Aretha Franklin had her first number one hit in 1967. But when she died last week at age 76, there was no way to RESPECT or even to divine her wishes regarding her $80 million estate. That’s because like some other wealthy celebrities, she never got around to writing a will.
By all accounts, Ms. Franklin was particularly private about her financial affairs, to the point sometimes demanding payment for performances in cash. So it is ironic that the distribution of her substantial assets will now become a very, very public event.
The Queen of Soul is not alone in neglecting to plan for her final performance. Industry estimates suggest that six in 10 American adults do not have a will or a living trust to dictate the disposition of their assets upon their demise. This is especially disheartening, since the process for most of us is simple and fairly inexpensive, particularly when compared to the costs, delays and potential familial distress of letting the state and the courts do it for you.

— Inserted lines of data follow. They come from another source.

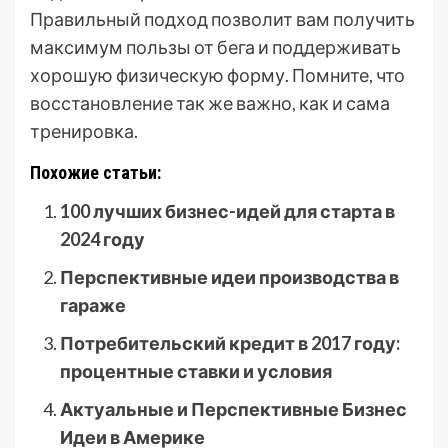
Правильный подход позволит вам получить
максимум пользы от бега и поддерживать
хорошую физическую форму. Помните, что
восстановление так же важно, как и сама
тренировка.
Похожие статьи:
100 лучших бизнес-идей для старта в
2024 году
Перспективные идеи производства в
гараже
Потребительский кредит в 2017 году:
процентные ставки и условия
Актуальные и Перспективные Бизнес
Идеи в Америке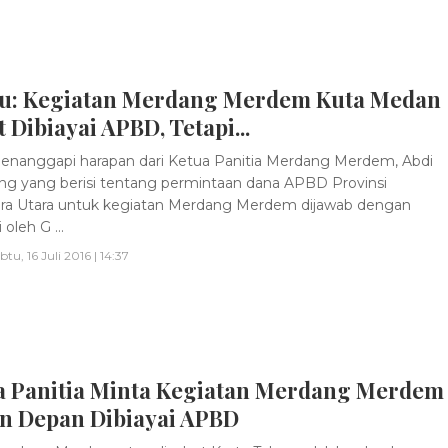
u: Kegiatan Merdang Merdem Kuta Medan
 Dibiayai APBD, Tetapi...
nanggapi harapan dari Ketua Panitia Merdang Merdem, Abdi
ng yang berisi tentang permintaan dana APBD Provinsi
a Utara untuk kegiatan Merdang Merdem dijawab dengan
 oleh G ...
btu, 16 Juli 2016 | 14:37
a Panitia Minta Kegiatan Merdang Merdem
n Depan Dibiayai APBD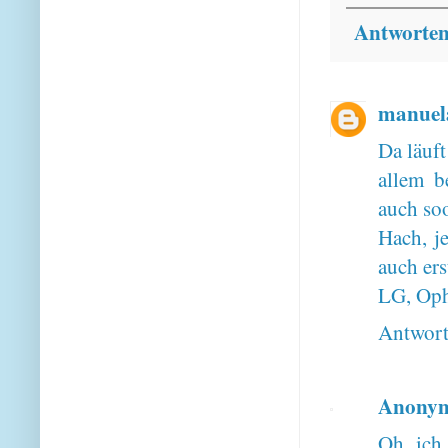
Antworte
manuel
Da läuf
allem be
auch so
Hach, j
auch ers
LG, Oph
Antwor
Anony
Oh, ich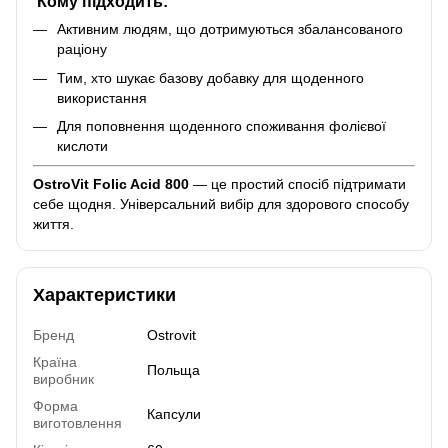
Кому підходить:
Активним людям, що дотримуються збалансованого
раціону
Тим, хто шукає базову добавку для щоденного
використання
Для поповнення щоденного споживання фолієвої
кислоти
OstroVit Folic Acid 800
— це простий спосіб підтримати
себе щодня. Універсальний вибір для здорового способу
життя.
Характеристики
Бренд
Ostrovit
Країна
Польща
виробник
Форма
Капсули
виготовлення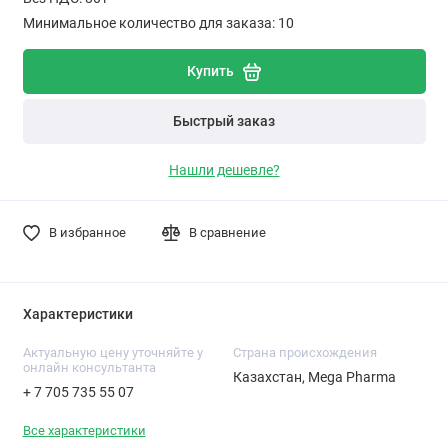
Минимальное количество для заказа: 10
Купить
Быстрый заказ
Нашли дешевле?
В избранное
В сравнение
Характеристики
Актуальную цену уточняйте у
Cтрана происхождения
онлайн консультанта
Казахстан, Mega Pharma
+ 7 705 735 55 07
Все характеристики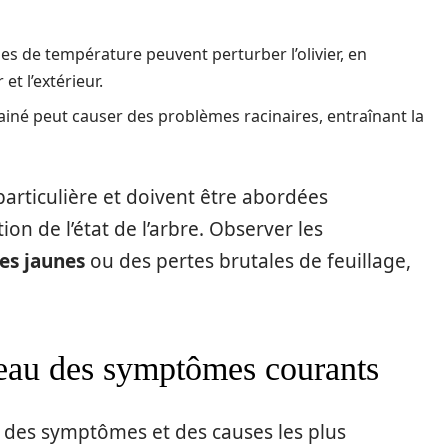
es de température peuvent perturber l’olivier, en
 et l’extérieur.
rainé peut causer des problèmes racinaires, entraînant la
particulière et doivent être abordées
on de l’état de l’arbre. Observer les
les jaunes
ou des pertes brutales de feuillage,
bleau des symptômes courants
au des symptômes et des causes les plus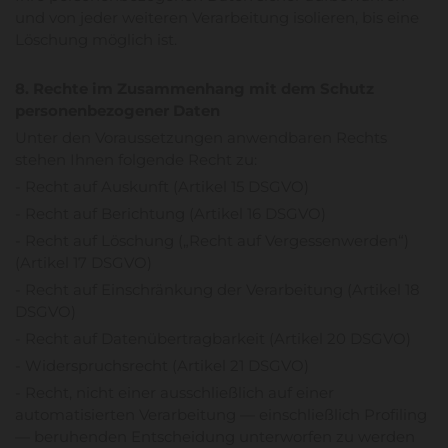
und von jeder weiteren Verarbeitung isolieren, bis eine
Löschung möglich ist.
8. Rechte im Zusammenhang mit dem Schutz
personenbezogener Daten
Unter den Voraussetzungen anwendbaren Rechts
stehen Ihnen folgende Recht zu:
- Recht auf Auskunft (Artikel 15 DSGVO)
- Recht auf Berichtung (Artikel 16 DSGVO)
- Recht auf Löschung („Recht auf Vergessenwerden“)
(Artikel 17 DSGVO)
- Recht auf Einschränkung der Verarbeitung (Artikel 18
DSGVO)
- Recht auf Datenübertragbarkeit (Artikel 20 DSGVO)
- Widerspruchsrecht (Artikel 21 DSGVO)
- Recht, nicht einer ausschließlich auf einer
automatisierten Verarbeitung — einschließlich Profiling
— beruhenden Entscheidung unterworfen zu werden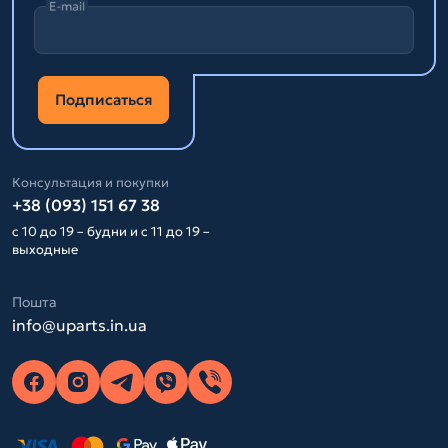
E-mail
Подписаться
Консультация и покупки
+38 (093) 151 67 38
с 10 до 19 – будни и с 11 до 19 –
выходные
Пошта
info@uparts.in.ua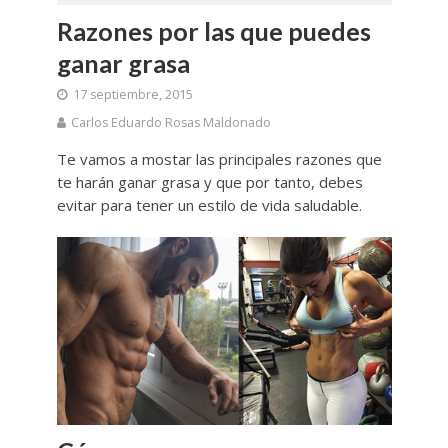
Razones por las que puedes
ganar grasa
17 septiembre, 2015
Carlos Eduardo Rosas Maldonado
Te vamos a mostar las principales razones que
te harán ganar grasa y que por tanto, debes
evitar para tener un estilo de vida saludable.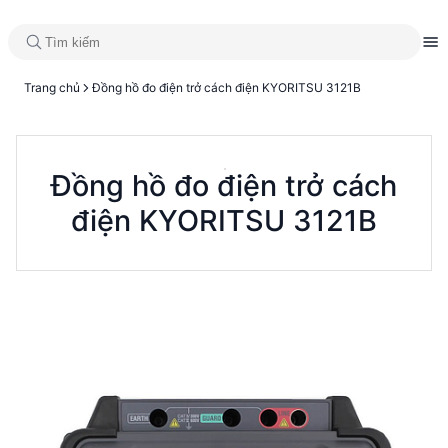
Trang chủ
Đồng hồ đo điện trở cách điện KYORITSU 3121B
Đồng hồ đo điện trở cách
điện KYORITSU 3121B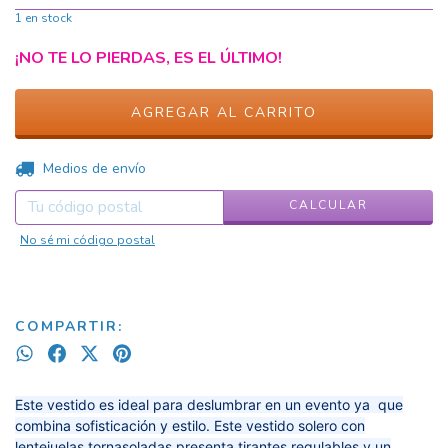
1
en stock
¡NO TE LO PIERDAS, ES EL ÚLTIMO!
CAMBIAR CP
Entregas para el CP:
Medios de envío
CALCULAR
No sé mi código postal
COMPARTIR:
Este vestido es ideal para deslumbrar en un evento ya que
combina sofisticación y estilo. Este vestido solero con
lentejuelas tornasoladas presenta tirantes regulables y un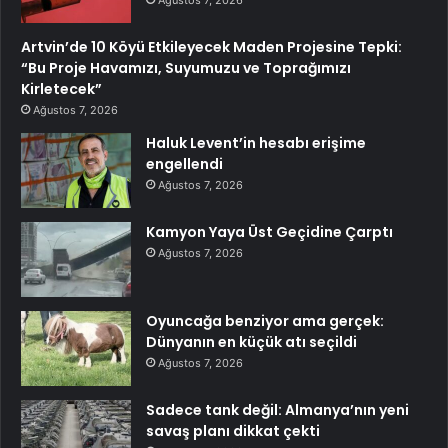
Ağustos 7, 2026
Artvin’de 10 Köyü Etkileyecek Maden Projesine Tepki:
“Bu Proje Havamızı, Suyumuzu ve Toprağımızı
Kirletecek”
Ağustos 7, 2026
Haluk Levent’in hesabı erişime
engellendi
Ağustos 7, 2026
Kamyon Yaya Üst Geçidine Çarptı
Ağustos 7, 2026
Oyuncağa benziyor ama gerçek:
Dünyanın en küçük atı seçildi
Ağustos 7, 2026
Sadece tank değil: Almanya’nın yeni
savaş planı dikkat çekti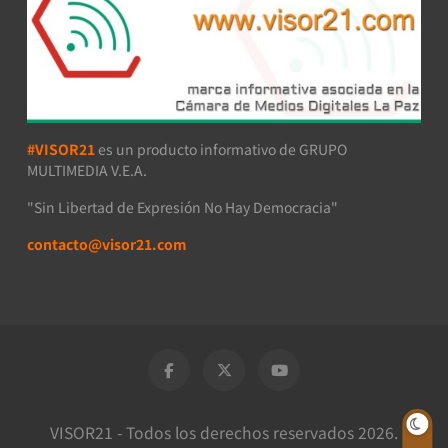
#VISOR21
es un producto informativo de GRUPO
MULTIMEDIA V.E.A.
"Sin Libertad de Expresión No Hay Democracia"
contacto@visor21.com
VISOR21 - Todos los derechos reservados 2026.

If a person dies intestate (Latin for “without a will”), state laws dictate the disposition of that person’s estate. It is important to understand that each state has its own laws regarding how to divvy up what’s left when one of its residents passes on, and they vary widely. In the nine community property states, a decedent’s community property passes to the surviving spouse, even if they have living children. Tennessee, on the other hand, directs that the inheritance is divided up between spouse and offspring. Again, each state has a different rule book.
In Ms. Franklin’s case, she had no surviving husband but four adult children. Michigan law dictates that the loot be split equally among the four. Sounds simple, but not so fast. The process must be played out in a legal process called probate, which in high-profile cases involving significant assets can take some time to play out. Also, the process is public and likely to attract significant media attention (just ask the would-be heirs of the singer Prince, whose estate is still being tussled over two years after his death).
And there’s the cost. The court must appoint an executor or personal representative to act on behalf of Ms. Franklin during the probate process. She could easily have named the person she wished to perform this duty in her will. And there will likely be substantial claims and challenges that must be litigated. All of which will consume bug bucks in legal fees from the estate.
And there is another wrinkle. It is reported that Ms. Franklin has one son with special needs, yet there appears to be no particular plan set forth conveying how she wished to provide for his care after her death. Again, some simple estate planning could have established a trust that allowed assets to bypass probate, defer taxation, stipulate how the money would be handled and identify the person charged with financial decisions on his behalf.
Wills must still pass through probate, but the process is generally much more straightforward and less costly than intestate succession and spells out who gets what. And for higher-profile cases like Ms. Franklin and Prince, some simple tools like a living trust can avoid public disposition entirely and specify exactly how the person wants their legacy disbursed.
About half of Americans without a will say they just haven’t gotten around to it. You may not be as talented as John Denver, Bob Marley, Jimi Hendrix, Prince or Aretha Franklin, but you can surely do one they didn’t: make a will.